As a video software engineer, I know your pain from a slightly different angle.
Your "waterfall effect" is over quantization of DCT blocks (in rare cases it could also be misuse of the deblocking filters). It's pretty easy to avoid and most encoders can actually give feedback about quantization rates and whether artifacting will be visible in output frames.
The problem is that people don't know how to use their encoders correctly, use them with completely the wrong settings and then don't inspect the output to see the result.
The MPEG4 High Profile 4.1 used in BluRay discs is capable of practically flawless encoding at any motion rate if operated with a little care.
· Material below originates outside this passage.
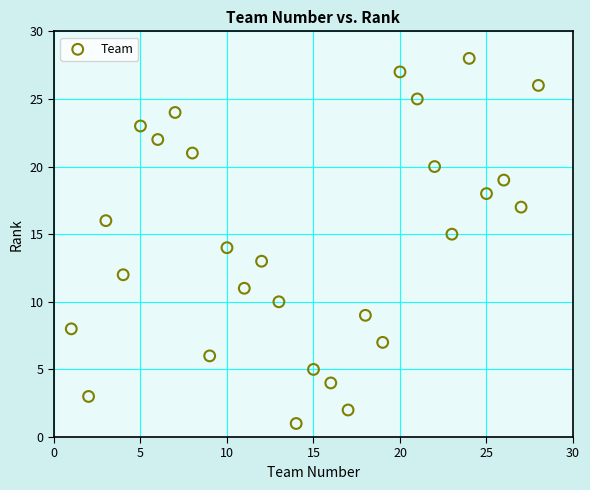

What is the range of X values (max minus min)?

27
MPEG4 allows custom and dynamic quantization and a two pass encoder can use the second pass to fix any mistakes by adapting the local bitrate and quantization method.
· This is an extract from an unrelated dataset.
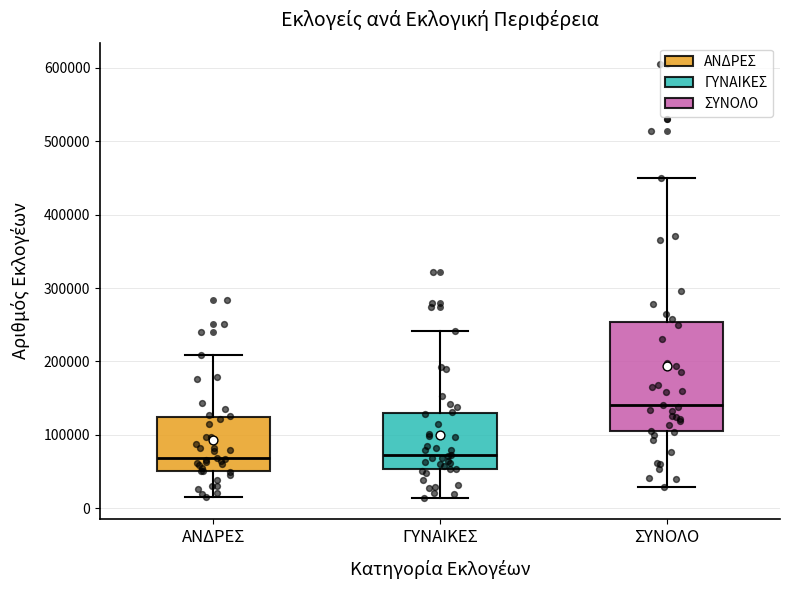

Where does the median line of the box for ΣΥΝΟΛΟ sit on the y-axis? The values are not printed on the chart, so give them approximately, as read against the axis.

140000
I actually suspect though that you're seeing MPEG2 video getting pumped at an MPEG4 bitrate which is causing massive over quantization. This generally happens when studios have MPEG2 encoding hardware but no MPEG4 encoding hardware but they are told "keep your video at X bitrate" – even though this leaves half the disc empty and the video looking like a stream of 8x8 shiny cubes.
Of course, some decoders don't implement deblocking algorithms correctly and actually *increase* blockiness in some cases. This would be the fault of your BluRay player – you'd need to play on a good software player and compare.
And don't get me started on interlacing in digital video. It's a "feature" that has only ever made digital video worse and is somehow part of most broadcast standards. Aaarrgh!